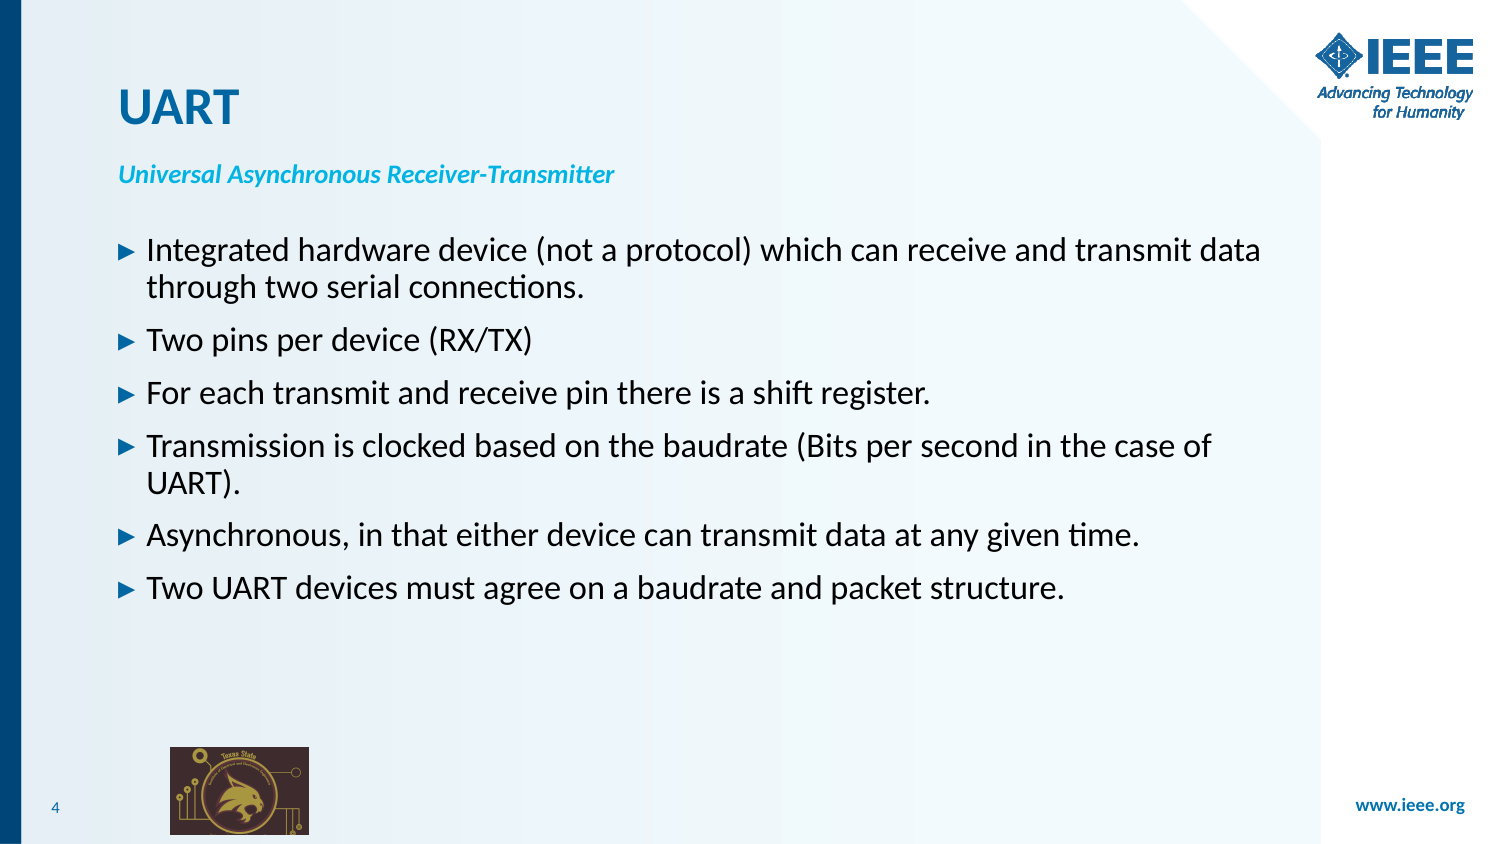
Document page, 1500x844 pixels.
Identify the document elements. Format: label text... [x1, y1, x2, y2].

list Integrated hardware device (not a protocol) which can receive and transmit data through two serial connections. Two pins per device (RX/TX) For each transmit and receive pin there is a shift register. Transmission is clocked based on the baudrate (Bits per second in the case of UART). Asynchronous, in that either device can transmit data at any given time. Two UART devices must agree on a baudrate and packet structure. [103, 224, 1283, 739]
title UART [103, 43, 1192, 144]
picture [170, 747, 309, 835]
list Universal Asynchronous Receiver-Transmitter [103, 153, 1294, 197]
slide_number 4 [36, 784, 88, 830]
picture [1315, 32, 1473, 120]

___

Write the lines out verbatim, from the one with "Identify the document" through the last line of the entries, and stop there.

Identify the document elements. Format: label text... [x1, y1, x2, y2].

list Integrated hardware device (not a protocol) which can receive and transmit data through two serial connections. Two pins per device (RX/TX) For each transmit and receive pin there is a shift register. Transmission is clocked based on the baudrate (Bits per second in the case of UART). Asynchronous, in that either device can transmit data at any given time. Two UART devices must agree on a baudrate and packet structure. [103, 224, 1283, 739]
title UART [103, 43, 1192, 144]
picture [170, 747, 309, 835]
list Universal Asynchronous Receiver-Transmitter [103, 153, 1294, 197]
slide_number 4 [36, 784, 88, 830]
picture [1315, 32, 1473, 120]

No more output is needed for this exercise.